§ **Extracted entries**:
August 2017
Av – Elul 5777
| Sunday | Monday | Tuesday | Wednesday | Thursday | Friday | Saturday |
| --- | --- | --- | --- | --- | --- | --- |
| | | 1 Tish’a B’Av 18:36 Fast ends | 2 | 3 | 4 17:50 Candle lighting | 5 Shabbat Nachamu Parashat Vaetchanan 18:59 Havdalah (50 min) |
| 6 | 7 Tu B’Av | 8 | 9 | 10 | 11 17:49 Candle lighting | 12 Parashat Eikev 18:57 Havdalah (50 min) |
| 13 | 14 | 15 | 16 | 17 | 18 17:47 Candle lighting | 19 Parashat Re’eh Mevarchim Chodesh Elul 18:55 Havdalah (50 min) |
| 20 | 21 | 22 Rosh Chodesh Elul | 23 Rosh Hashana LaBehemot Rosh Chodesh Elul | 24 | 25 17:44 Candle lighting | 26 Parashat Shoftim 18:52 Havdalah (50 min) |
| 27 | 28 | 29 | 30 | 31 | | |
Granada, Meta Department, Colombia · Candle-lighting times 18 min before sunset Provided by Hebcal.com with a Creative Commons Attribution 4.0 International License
--
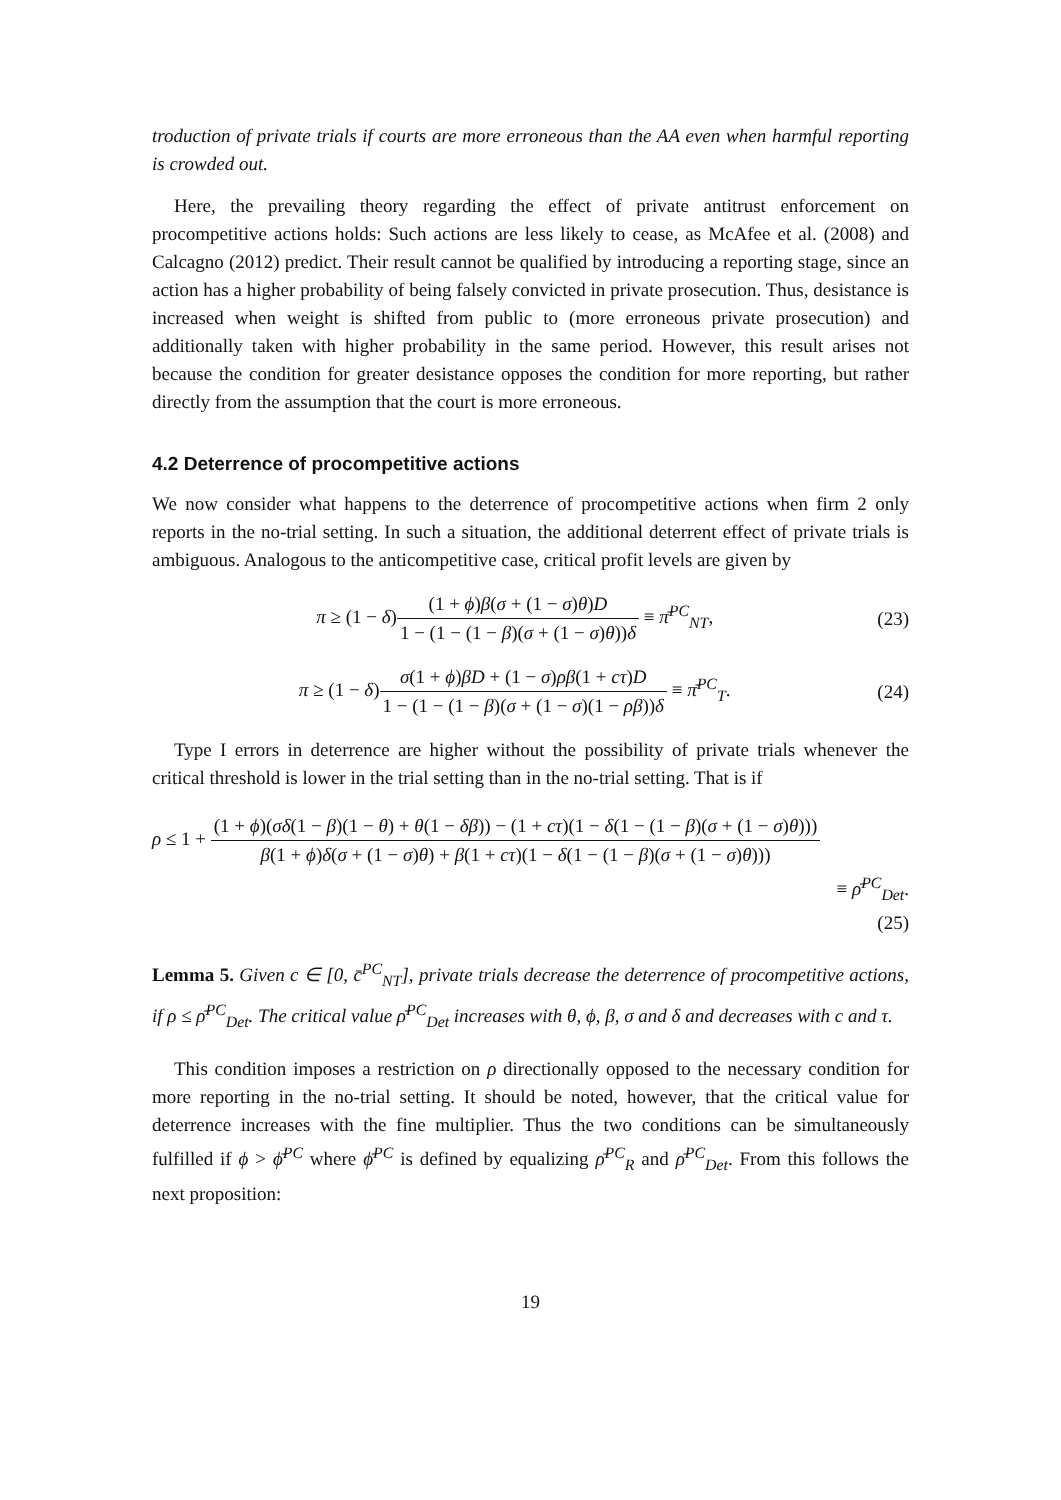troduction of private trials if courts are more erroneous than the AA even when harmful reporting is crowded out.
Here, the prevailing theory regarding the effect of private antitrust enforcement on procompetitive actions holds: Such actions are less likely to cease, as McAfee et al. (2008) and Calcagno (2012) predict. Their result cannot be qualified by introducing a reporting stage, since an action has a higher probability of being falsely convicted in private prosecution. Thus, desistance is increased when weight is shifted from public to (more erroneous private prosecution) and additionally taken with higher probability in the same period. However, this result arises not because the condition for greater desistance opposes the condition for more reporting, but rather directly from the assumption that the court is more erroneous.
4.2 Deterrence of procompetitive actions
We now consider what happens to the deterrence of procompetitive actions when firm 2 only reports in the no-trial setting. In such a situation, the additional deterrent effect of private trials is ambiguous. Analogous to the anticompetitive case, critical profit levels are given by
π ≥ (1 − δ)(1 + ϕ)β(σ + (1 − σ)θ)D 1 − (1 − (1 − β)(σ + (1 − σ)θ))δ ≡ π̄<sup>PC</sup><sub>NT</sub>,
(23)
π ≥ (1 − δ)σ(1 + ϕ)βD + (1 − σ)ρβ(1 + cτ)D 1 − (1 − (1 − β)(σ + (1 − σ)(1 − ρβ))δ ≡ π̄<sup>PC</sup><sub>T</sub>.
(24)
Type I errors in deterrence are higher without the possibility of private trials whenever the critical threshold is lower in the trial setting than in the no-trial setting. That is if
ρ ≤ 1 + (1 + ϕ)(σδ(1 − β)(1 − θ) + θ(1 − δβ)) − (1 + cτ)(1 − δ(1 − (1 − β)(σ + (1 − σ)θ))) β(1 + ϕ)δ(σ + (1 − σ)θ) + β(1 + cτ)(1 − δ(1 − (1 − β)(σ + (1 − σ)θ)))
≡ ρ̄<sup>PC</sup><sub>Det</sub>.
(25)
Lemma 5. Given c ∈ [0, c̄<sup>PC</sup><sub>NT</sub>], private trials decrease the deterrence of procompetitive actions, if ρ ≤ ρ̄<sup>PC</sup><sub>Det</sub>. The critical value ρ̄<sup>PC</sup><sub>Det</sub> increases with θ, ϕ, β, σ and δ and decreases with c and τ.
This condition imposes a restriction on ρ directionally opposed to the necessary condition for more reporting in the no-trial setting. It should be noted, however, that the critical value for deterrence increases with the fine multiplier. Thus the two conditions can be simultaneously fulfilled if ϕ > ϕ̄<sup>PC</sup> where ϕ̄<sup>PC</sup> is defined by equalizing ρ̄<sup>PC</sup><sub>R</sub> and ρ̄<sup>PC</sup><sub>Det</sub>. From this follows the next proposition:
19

§ **Exercise objective**: From the records above, retype only the lines starting at the line that contains "August 2017" and ending at the line that contains "Granada, Meta Department, Colombia", both included.

§ **Exercise result**:
August 2017
Av – Elul 5777
| Sunday | Monday | Tuesday | Wednesday | Thursday | Friday | Saturday |
| --- | --- | --- | --- | --- | --- | --- |
| | | 1 Tish’a B’Av 18:36 Fast ends | 2 | 3 | 4 17:50 Candle lighting | 5 Shabbat Nachamu Parashat Vaetchanan 18:59 Havdalah (50 min) |
| 6 | 7 Tu B’Av | 8 | 9 | 10 | 11 17:49 Candle lighting | 12 Parashat Eikev 18:57 Havdalah (50 min) |
| 13 | 14 | 15 | 16 | 17 | 18 17:47 Candle lighting | 19 Parashat Re’eh Mevarchim Chodesh Elul 18:55 Havdalah (50 min) |
| 20 | 21 | 22 Rosh Chodesh Elul | 23 Rosh Hashana LaBehemot Rosh Chodesh Elul | 24 | 25 17:44 Candle lighting | 26 Parashat Shoftim 18:52 Havdalah (50 min) |
| 27 | 28 | 29 | 30 | 31 | | |
Granada, Meta Department, Colombia · Candle-lighting times 18 min before sunset Provided by Hebcal.com with a Creative Commons Attribution 4.0 International License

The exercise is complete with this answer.